**Brief**
Quote the stretch of the Jenkins X passage below from "How Jenkins X" through "or jenkins-x.yml configuration.".

**Passage shown**
So where does Jenkins X come in?
Tekton is powerful—but also low-level. You still need to define workflows, manage environments, and handle GitOps processes yourself.
Jenkins X builds on top of Tekton to provide a complete CI/CD platform designed specifically for Kubernetes and cloud-native applications.
Think of it this way:
- Tekton = execution engine
- Jenkins X = developer platform built on that engine
Jenkins X uses Tekton pipelines under the hood but adds automation, conventions, and tooling to reduce manual setup.
How Jenkins X uses Tekton pipelines
When you create or import a project in Jenkins X, it automatically generates Tekton pipelines for you. These pipelines are stored in your repository, typically in a .lighthouse or jenkins-x.yml configuration.
Instead of writing raw Tekton YAML from scratch, Jenkins X abstracts much of the complexity while still allowing customization.
Here’s where things get interesting:
- Pipelines are triggered by Git events (pull requests, commits, releases)
- Each step runs as a container in Kubernetes
- Build logs and statuses are tied directly to GitHub or Git providers
Example: Jenkins X pipeline definition
Rather than defining every Task manually, Jenkins X might generate something like:
1pipelineConfig:
2 pipelines:
3 release:
4 pipeline:
5 stages:
6 - name: build
7 steps:
8 - command: npm install
9 - command: npm run build
10 - name: deploy
11 steps:
12 - command: jx promote --env production
13Under the hood, this gets translated into Tekton resources.

**Source information**

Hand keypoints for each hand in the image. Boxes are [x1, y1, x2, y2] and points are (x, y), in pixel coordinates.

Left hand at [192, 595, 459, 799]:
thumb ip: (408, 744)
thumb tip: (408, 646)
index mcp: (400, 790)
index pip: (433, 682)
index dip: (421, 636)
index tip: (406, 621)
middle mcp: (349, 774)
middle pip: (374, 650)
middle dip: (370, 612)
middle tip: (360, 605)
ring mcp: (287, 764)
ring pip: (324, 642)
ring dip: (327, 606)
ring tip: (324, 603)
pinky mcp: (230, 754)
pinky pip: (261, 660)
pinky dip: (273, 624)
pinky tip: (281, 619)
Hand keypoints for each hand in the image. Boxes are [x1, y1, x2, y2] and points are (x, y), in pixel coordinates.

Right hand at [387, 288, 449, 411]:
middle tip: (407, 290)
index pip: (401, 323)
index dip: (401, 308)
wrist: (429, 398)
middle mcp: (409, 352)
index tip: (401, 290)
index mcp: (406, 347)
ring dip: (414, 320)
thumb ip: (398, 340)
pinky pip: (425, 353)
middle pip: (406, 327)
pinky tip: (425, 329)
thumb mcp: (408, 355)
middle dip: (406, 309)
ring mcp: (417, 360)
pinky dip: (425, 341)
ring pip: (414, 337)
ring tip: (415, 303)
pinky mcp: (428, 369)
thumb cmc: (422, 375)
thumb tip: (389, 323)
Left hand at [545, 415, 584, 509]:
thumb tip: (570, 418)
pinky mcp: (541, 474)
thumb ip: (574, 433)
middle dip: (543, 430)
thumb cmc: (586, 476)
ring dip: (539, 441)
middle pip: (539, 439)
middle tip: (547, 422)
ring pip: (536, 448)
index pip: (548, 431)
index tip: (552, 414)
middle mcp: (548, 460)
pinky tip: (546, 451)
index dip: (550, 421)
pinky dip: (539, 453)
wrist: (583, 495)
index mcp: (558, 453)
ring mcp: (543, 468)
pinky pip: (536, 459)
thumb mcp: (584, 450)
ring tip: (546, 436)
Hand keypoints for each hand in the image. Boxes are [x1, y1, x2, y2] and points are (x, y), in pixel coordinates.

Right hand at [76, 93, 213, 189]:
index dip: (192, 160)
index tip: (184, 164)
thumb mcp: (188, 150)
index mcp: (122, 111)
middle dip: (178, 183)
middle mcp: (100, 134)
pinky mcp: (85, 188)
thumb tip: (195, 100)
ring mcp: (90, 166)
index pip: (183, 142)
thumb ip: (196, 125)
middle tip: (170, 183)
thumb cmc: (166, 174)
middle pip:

**Answer section**
How Jenkins X uses Tekton pipelines
When you create or import a project in Jenkins X, it automatically generates Tekton pipelines for you. These pipelines are stored in your repository, typically in a .lighthouse or jenkins-x.yml configuration.